Falvey, a former SVB employee who started his own fund in 2018, pointed to the highly interconnected nature of technology investors as a key reason for the bank’s sudden demise. Prominent funds including Union Square Ventures and Coatue Management blasted emails to their entire lists of startups in recent days, instructing them to pull money out of SVB due to concerns about a bank run. Social media only increased the panic, he noted.

“When you say, ‘Hey, get your deposits out, this thing is going to fail,’ that’s like yelling fire in a packed theater,” Falvey said. “It’s a self-fulfilling prophecy.”

A customer stands outside a shuttered Silicon Valley Bank (SVB) headquarters on March 10, 2023 in Santa Clara, California.

Justin Sullivan | Getty Images

Falvey, who began his career at Wells Fargo and consulted for a bank seized during the financial crisis, said his analysis of SVB’s mid-quarter update gave him confidence. The bank was well capitalized and could make all depositors whole, he said. He even advised his portfolio companies to keep their funds with SVB when the rumors swirled.

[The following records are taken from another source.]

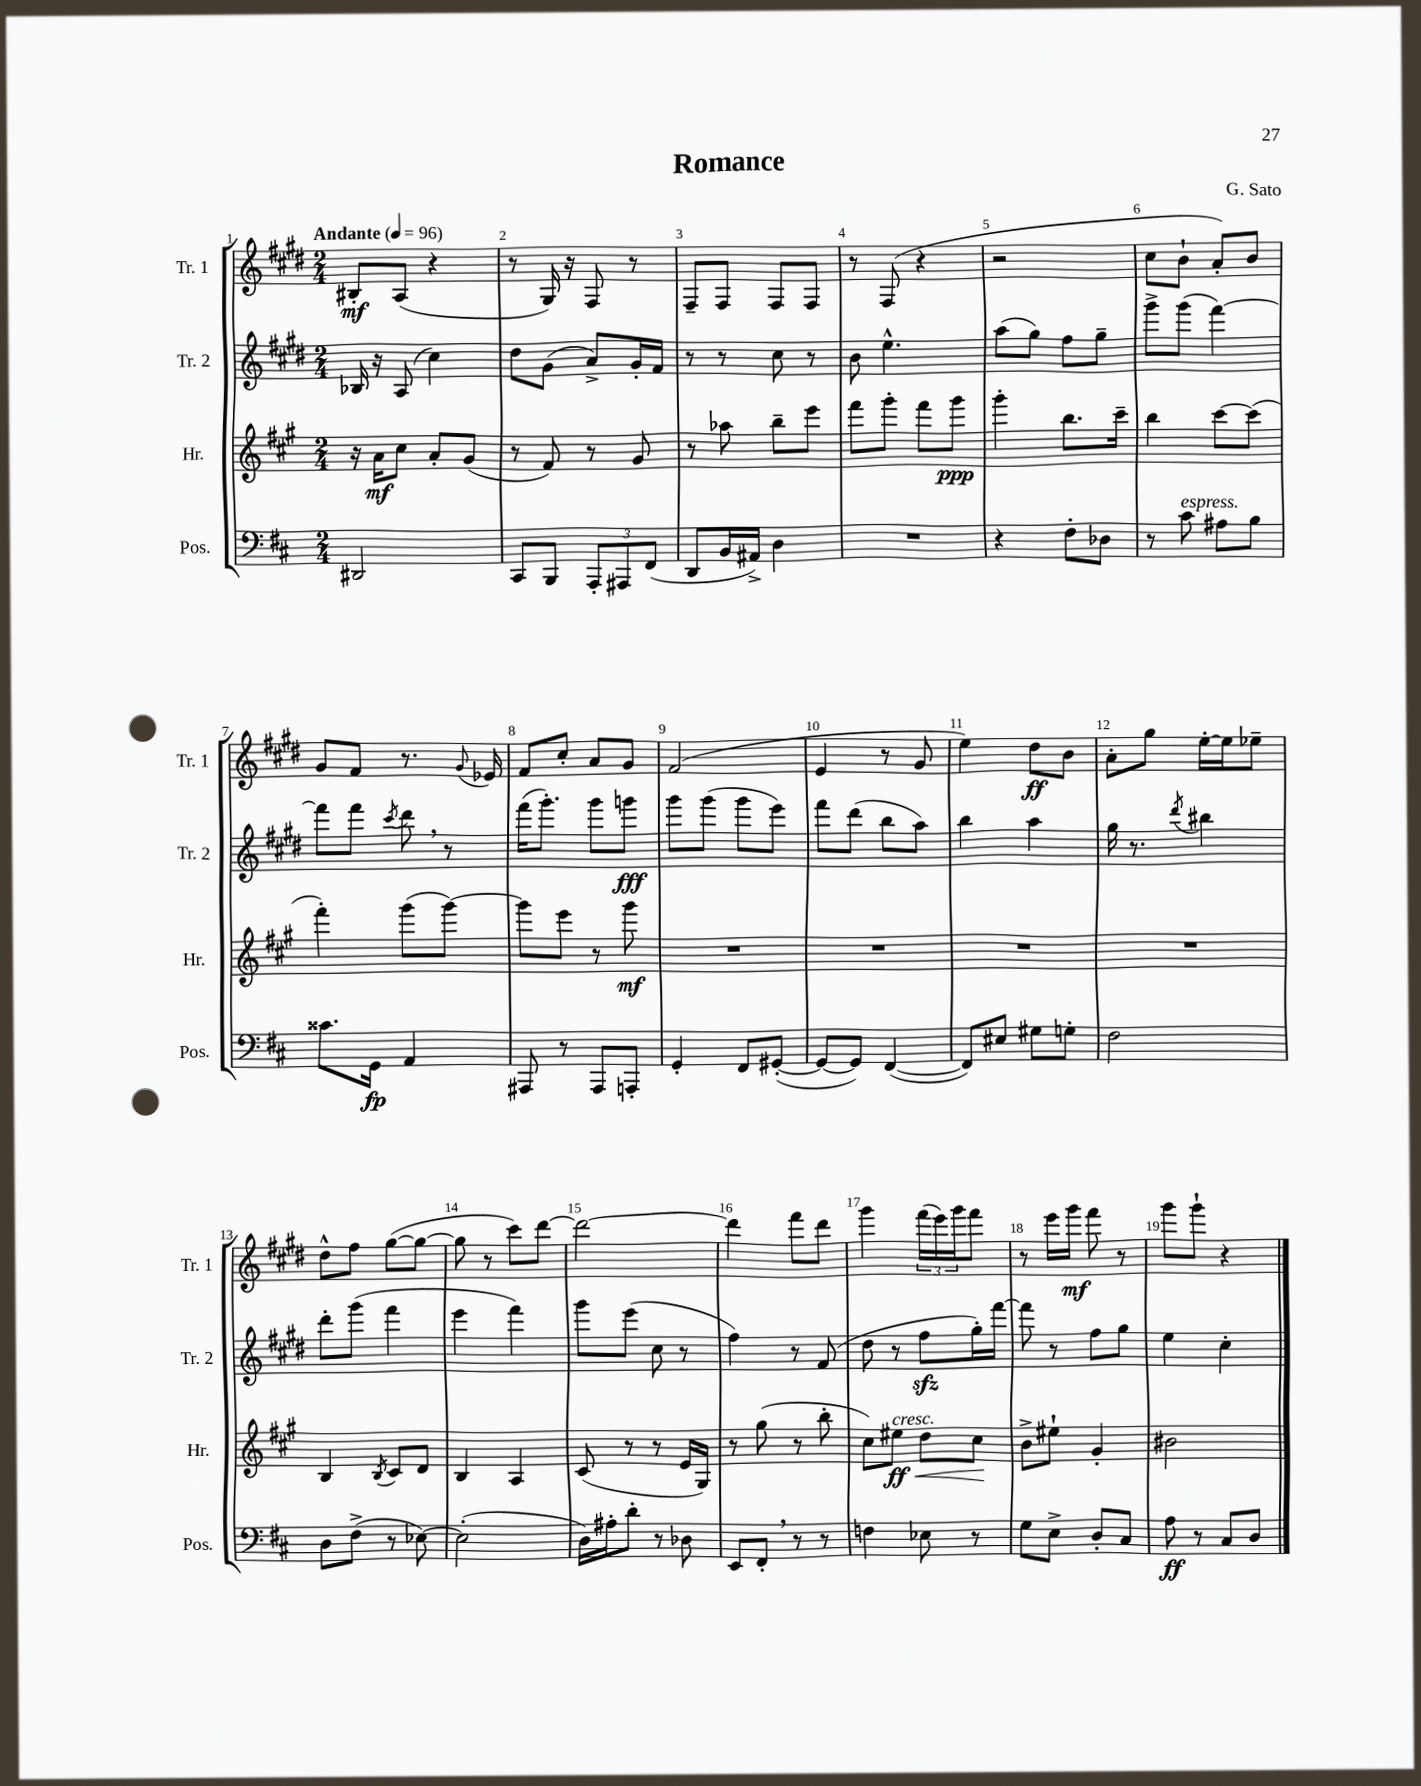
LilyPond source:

\header { title = "Romance" composer = "G. Sato" }
<<
\new StaffGroup <<
\new Staff = "s0" \with { instrumentName = "Tr. 1" shortInstrumentName = "Tr. 1" } {
    \clef treble \key e \major \numericTimeSignature \time 2/4 \tempo "Andante" 4 = 96
    bis8-.\mf a8( r4 |
    r8 gis16) r16 fis8 r8 |
    fis8-- fis8 fis8 fis8 |
    r8 fis8( r4 |
    r2 |
    cis''8 b'8-! a'8-.) b'8 |
    gis'8 fis'8 r8. \appoggiatura { gis'8 } ees'16 |
    fis'8 cis''8-. a'8 gis'8 |
    fis'2( |
    e'4 r8 gis'8 |
    e''4) dis''8\ff b'8 |
    a'8-. gis''8 e''16~-. e''16 ees''8-- |
    dis''8-^ fis''8 gis''8~( gis''8~ |
    gis''8 r8 cis'''8) dis'''8~ |
    dis'''2~ |
    dis'''4 fis'''8 dis'''8 |
    gis'''4 \tuplet 3/2 { fis'''16( e'''16) gis'''16 } fis'''8 |
    r8 e'''16 gis'''16\mf fis'''8 r8 |
    gis'''8 gis'''8-! r4 \bar "|." |
}
\new Staff = "s1" \with { instrumentName = "Tr. 2" shortInstrumentName = "Tr. 2" } {
    \clef treble \key e \major \numericTimeSignature \time 2/4
    bes16 r16 a8( cis''4) |
    dis''8 gis'8( a'8->) gis'16-. fis'16 |
    r8 r8 cis''8 r8 |
    b'8 e''4.-^ |
    a''8( gis''8) fis''8 gis''8-- |
    gis'''8-> gis'''8( fis'''4~) |
    fis'''8 fis'''8 \acciaccatura { cis'''8 } dis'''8 \breathe r8 |
    fis'''16( gis'''8.-.) gis'''8 g'''8\fff |
    gis'''8 gis'''8( gis'''8 e'''8) |
    fis'''8 dis'''8( b''8 a''8) |
    b''4 a''4 |
    gis''16 r8. \acciaccatura { dis'''8 } bis''4 |
    dis'''8-. gis'''8( fis'''4 |
    e'''4 fis'''4) |
    gis'''8 e'''8( cis''8 r8 |
    fis''4) r8 fis'8( |
    dis''8 r8 fis''8\sfz gis''16-.) fis'''16~ |
    fis'''8 r8 fis''8 gis''8 |
    e''4 cis''4-. \bar "|." |
}
\new Staff = "s2" \with { instrumentName = "Hr." shortInstrumentName = "Hr." } {
    \clef treble \key a \major \numericTimeSignature \time 2/4
    r16 a'16\mf cis''8 a'8-. gis'8( |
    r8 fis'8) r8 gis'8 |
    r8 aes''8 b''8-- e'''8 |
    fis'''8 gis'''8-. fis'''8 gis'''8\ppp |
    gis'''4-. b''8. cis'''16-- |
    b''4 cis'''8~ cis'''8( |
    fis'''4-.) gis'''8( gis'''8~) |
    gis'''8 e'''8 r8 gis'''8\mf |
    R2 |
    R2 |
    R2 |
    R2 |
    b4 \acciaccatura { b8 } cis'8 d'8 |
    b4 a4 |
    cis'8( r8 r8 e'16 gis16) |
    r8 gis''8( r8 b''8-. |
    cis''8) eis''8\ff\<^\markup { \italic "cresc." } d''8 cis''8\! |
    b'8-> eis''8-! gis'4-. |
    bis'2 \bar "|." |
}
\new Staff = "s3" \with { instrumentName = "Pos." shortInstrumentName = "Pos." } {
    \clef bass \key d \major \numericTimeSignature \time 2/4
    dis,2 |
    cis,8 b,,8 \tuplet 3/2 { a,,8-. ais,,8 fis,8( } |
    d,8 b,16 ais,16->) d4 |
    R2 |
    r4 fis8-. des8 |
    r8 cis'8^\markup { \italic "espress." } ais8 b8 |
    cisis'8. g,16\fp a,4 |
    ais,,8 r8 ais,,8 a,,8-. |
    g,4-. fis,8 gis,8~-.( |
    gis,8~ gis,8) fis,4~( |
    fis,8) eis8 gis8 g8-. |
    fis2 |
    d8 fis8->( r8 ees8~) |
    ees2-.( |
    d16) ais16-. d'8-. r8 des8 |
    e,8 fis,8-. \breathe r8 r8 |
    f4 ees8 r8 |
    g8 e8-> d8-. cis8 |
    a8\ff r8 cis8 d8 \bar "|." |
}
>>
>>
\layout { \context { \Score \override BarNumber.break-visibility = ##(#f #t #t) barNumberVisibility = #all-bar-numbers-visible } }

Now, thanks to the bank run that ended in SVB’s seizure, those who remained with SVB face an uncertain timeline to get their money back. Although insured deposits are expected to become available quickly, most of the deposits held by SVB were uninsured and it is unclear when they will be released.

“The rapid withdrawal of deposits has left the bank unable to pay its obligations as they fall due,” the California financial regulator noted. “the bank is now insolvent.”